Data items
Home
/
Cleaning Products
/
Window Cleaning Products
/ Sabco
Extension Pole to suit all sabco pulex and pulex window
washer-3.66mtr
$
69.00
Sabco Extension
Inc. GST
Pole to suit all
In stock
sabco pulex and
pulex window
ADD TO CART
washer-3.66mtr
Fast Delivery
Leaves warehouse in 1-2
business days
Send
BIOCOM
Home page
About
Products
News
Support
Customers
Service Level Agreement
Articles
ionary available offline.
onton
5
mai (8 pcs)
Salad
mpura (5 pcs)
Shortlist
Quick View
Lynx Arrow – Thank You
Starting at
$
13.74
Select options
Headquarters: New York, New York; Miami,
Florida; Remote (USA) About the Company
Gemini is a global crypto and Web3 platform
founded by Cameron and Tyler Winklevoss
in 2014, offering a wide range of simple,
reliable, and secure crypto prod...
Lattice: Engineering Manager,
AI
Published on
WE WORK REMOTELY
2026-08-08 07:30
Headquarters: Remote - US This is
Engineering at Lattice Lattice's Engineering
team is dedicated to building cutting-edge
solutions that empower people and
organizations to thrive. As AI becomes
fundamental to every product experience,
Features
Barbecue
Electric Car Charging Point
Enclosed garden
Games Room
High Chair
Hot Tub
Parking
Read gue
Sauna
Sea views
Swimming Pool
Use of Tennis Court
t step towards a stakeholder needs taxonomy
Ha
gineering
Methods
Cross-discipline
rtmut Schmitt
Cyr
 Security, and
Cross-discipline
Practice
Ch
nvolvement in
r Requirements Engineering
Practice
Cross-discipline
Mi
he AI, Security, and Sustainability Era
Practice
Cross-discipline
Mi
...
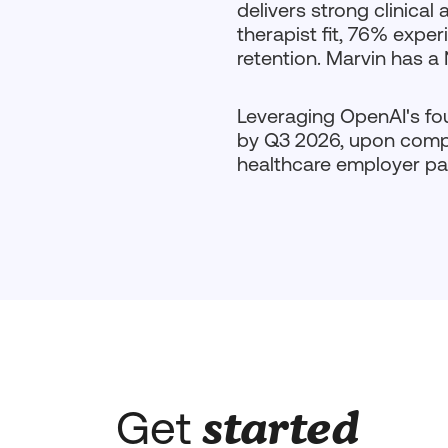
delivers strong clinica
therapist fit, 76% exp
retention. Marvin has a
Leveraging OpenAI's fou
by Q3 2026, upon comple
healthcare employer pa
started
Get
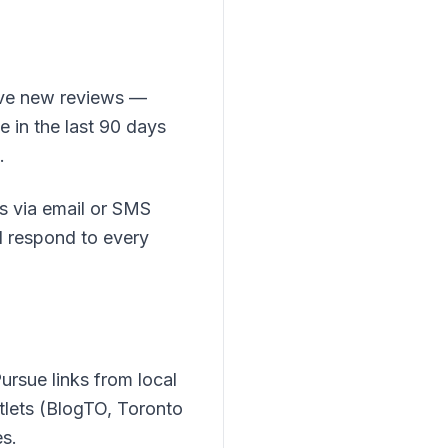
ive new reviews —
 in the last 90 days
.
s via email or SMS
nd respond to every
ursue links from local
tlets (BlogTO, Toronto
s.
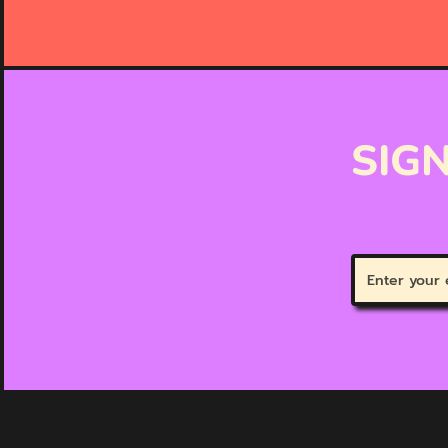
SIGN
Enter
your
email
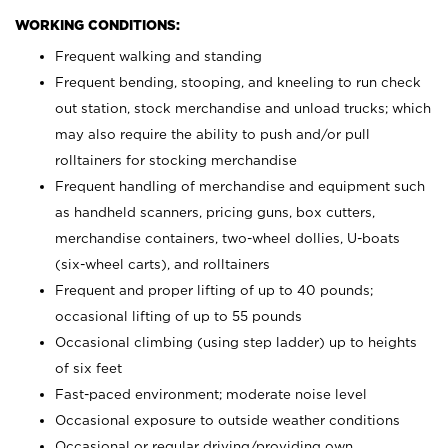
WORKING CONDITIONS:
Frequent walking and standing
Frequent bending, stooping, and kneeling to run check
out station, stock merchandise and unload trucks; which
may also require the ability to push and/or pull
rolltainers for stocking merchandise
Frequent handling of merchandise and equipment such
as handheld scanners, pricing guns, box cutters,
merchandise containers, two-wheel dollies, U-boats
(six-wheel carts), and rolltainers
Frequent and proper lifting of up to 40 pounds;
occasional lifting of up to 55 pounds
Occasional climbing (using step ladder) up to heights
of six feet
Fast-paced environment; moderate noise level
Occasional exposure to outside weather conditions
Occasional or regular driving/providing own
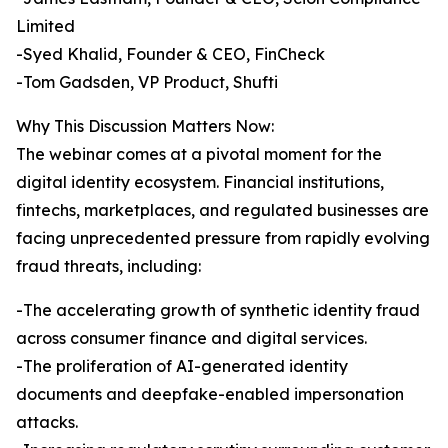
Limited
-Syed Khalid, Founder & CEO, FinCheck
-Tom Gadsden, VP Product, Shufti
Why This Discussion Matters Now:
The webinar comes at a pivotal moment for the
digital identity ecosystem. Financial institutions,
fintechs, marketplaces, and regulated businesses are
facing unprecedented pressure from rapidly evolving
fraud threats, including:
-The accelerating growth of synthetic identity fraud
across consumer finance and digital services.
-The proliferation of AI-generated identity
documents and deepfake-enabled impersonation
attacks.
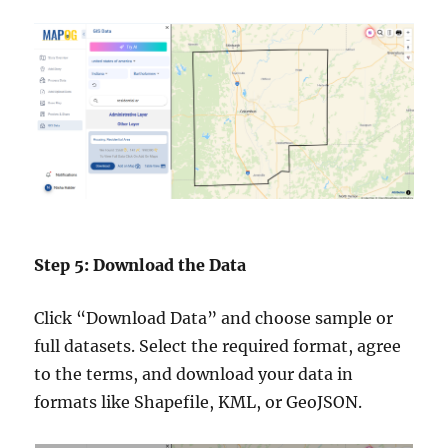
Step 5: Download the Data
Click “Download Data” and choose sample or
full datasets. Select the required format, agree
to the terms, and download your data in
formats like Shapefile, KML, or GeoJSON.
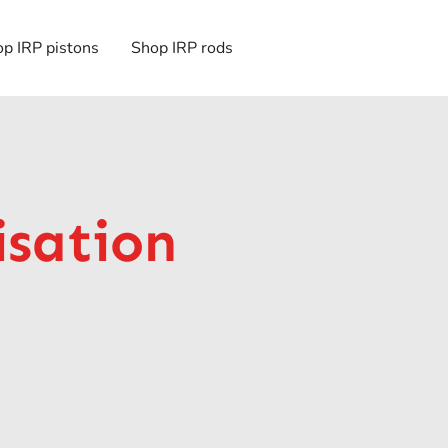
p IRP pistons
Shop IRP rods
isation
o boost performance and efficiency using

JOB ITEM:
Gather every line of the data above that contains the word "identity".

RESPONSE AREA:
digital identity ecosystem. Financial institutions,
-The accelerating growth of synthetic identity fraud
-The proliferation of AI-generated identity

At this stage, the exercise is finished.